2. we don’t use string operations to make character substitutions—we simply just make the replacement directly into the string.
Moral of the story: watch out for the underlying cost of using substr() and + on strings, especially on long ones.
Brian
tork1
Yes, there is only one Visual Studio C++ compiler, but if you've made the mistake of purchasing Visual C++.NET Standard Edition 2003, as years ago I did, then guess what... your C++ optimizing compiler does not really do optimization. While it's a shame to spend $200 for a C++ compiler that does not optimize your code, in no way do I blame the C++ team for this - I'm sure this was some sort of business decision, where a clever executive decided .NET really needed to be sold, so the C++ "optimizing" compiler would only included if you bought the complete set of .NET languages (i.e. Visual Studio), and not included with the tool specialized for C++.
Sorry - I got sidetracked. All I was saying is if you are benchmarking Visual C++ 2003 be sure that you don't use Visual C++.NET Standard Edition 2003 as your metrics may be way off. Sorry for not being more clear. (and less rambling)
bkejser
Thanks Brian can you send me your email or email me at reeves.edward@tabsdirect.com
Thanks
AlexBB
If you are running your test case as single-threaded application on VS2005, you may see performance overhead of multi-threaded library -- you don't need synchronization and critical sections in this case, but multi-threaded library does everything to ensure thread safety.
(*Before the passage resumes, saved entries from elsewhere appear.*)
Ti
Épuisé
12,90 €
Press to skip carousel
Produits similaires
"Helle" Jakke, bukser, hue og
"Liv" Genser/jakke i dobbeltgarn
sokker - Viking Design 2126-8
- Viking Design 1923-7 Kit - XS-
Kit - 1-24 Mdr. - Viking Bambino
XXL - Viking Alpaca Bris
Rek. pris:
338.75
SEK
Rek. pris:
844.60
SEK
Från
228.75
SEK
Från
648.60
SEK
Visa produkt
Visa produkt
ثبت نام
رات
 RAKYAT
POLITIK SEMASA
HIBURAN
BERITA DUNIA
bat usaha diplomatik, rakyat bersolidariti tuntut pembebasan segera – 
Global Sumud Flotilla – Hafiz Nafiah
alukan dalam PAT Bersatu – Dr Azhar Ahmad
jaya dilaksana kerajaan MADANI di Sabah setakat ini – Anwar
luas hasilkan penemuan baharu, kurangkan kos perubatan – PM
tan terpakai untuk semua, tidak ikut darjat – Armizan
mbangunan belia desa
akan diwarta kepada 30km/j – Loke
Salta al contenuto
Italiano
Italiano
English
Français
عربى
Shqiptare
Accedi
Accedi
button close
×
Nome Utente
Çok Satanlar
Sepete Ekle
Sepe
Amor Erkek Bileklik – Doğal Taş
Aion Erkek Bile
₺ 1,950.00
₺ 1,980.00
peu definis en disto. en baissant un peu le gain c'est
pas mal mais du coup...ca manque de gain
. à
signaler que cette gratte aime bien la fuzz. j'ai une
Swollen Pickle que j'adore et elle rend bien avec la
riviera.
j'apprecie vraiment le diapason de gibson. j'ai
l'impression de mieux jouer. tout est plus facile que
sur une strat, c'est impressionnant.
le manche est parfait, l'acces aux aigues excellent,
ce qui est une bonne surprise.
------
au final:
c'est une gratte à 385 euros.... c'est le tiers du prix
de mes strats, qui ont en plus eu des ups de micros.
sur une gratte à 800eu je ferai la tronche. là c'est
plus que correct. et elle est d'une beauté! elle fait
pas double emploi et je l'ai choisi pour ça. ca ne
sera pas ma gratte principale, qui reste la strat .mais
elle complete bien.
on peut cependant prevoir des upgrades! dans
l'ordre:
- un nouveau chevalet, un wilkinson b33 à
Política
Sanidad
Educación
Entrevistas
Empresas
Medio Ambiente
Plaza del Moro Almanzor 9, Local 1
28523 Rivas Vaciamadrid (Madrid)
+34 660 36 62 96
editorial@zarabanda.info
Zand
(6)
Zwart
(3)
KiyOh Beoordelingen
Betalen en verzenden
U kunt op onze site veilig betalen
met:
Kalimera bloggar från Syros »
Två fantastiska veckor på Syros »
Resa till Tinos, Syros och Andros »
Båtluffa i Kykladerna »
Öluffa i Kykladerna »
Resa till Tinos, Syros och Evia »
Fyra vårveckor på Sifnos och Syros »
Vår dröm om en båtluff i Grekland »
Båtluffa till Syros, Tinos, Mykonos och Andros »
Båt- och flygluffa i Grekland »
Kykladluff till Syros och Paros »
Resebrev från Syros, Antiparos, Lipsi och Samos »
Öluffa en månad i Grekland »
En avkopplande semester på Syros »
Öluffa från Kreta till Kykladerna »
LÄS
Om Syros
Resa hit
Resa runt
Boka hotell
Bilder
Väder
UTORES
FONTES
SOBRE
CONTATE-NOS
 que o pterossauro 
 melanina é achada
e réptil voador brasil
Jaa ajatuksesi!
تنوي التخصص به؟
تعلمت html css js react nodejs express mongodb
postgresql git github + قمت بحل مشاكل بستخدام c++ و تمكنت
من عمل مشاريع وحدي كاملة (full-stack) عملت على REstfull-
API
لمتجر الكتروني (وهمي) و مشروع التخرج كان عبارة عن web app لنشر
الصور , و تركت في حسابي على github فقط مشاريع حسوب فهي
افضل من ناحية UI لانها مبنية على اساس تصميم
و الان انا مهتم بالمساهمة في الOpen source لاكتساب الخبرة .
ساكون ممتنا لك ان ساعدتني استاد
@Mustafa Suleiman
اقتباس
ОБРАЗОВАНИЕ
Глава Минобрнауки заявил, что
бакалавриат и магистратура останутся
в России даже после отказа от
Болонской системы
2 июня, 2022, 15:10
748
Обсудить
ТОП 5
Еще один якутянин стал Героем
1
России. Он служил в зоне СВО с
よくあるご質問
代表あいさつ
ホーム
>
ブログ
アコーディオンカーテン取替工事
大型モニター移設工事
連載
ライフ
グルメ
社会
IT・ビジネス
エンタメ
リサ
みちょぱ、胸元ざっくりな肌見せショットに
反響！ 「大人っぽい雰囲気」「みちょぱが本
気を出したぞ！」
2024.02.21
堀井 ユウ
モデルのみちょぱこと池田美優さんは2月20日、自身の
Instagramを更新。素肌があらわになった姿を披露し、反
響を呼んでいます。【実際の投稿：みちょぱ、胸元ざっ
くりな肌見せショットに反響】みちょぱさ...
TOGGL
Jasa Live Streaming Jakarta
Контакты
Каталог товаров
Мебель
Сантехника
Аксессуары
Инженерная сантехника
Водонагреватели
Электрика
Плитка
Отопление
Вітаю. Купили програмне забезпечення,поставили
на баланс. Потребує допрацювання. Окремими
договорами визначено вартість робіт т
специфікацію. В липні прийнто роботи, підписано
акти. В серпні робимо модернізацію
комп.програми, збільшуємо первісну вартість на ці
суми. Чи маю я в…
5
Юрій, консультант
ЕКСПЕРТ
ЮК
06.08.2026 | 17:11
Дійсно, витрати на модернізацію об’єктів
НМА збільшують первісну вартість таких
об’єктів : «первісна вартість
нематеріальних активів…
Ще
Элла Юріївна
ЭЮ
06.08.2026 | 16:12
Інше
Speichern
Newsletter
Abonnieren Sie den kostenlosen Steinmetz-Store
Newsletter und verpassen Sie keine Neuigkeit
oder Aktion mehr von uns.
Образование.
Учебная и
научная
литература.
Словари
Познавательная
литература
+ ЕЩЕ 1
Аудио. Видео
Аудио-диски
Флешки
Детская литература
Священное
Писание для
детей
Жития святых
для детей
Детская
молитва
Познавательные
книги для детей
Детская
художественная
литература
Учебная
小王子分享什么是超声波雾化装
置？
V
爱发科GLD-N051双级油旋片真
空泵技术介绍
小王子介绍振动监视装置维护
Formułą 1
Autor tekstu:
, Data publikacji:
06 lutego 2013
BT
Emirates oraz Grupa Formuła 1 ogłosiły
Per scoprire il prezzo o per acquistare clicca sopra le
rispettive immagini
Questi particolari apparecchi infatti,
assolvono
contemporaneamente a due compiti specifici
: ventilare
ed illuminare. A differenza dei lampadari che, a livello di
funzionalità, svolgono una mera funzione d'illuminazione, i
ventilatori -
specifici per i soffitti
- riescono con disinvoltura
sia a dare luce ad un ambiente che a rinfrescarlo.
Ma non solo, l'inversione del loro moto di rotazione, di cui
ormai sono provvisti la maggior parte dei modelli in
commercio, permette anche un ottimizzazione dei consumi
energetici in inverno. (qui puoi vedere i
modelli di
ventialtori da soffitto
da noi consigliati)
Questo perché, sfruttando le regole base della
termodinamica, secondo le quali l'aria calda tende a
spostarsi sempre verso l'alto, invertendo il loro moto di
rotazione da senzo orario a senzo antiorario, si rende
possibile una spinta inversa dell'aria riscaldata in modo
Take a look at http://forums.microsoft.com/MSDN/ShowPost.aspx PostID=253978&SiteID=1 for details.
One of the posters there recommended using _fread_nolock() instead of fread().
Eugene
desilets
I have set optimization to /O2 (speed). Is there anything that I can set for speed.
Also I notices that in C# when I use the filestream object to open a file and write back is faster than C++ fgets and Fputs (54 in C# vs 89 seconds in C++). Am I doing something wrong.
What I heard from my COBOL guys is that they can read in a row to a data structure directly and doesn't have to sustring to get at a specific field
Is there anyting in C++ that I can read a row of data into a data structure without doing any substrings.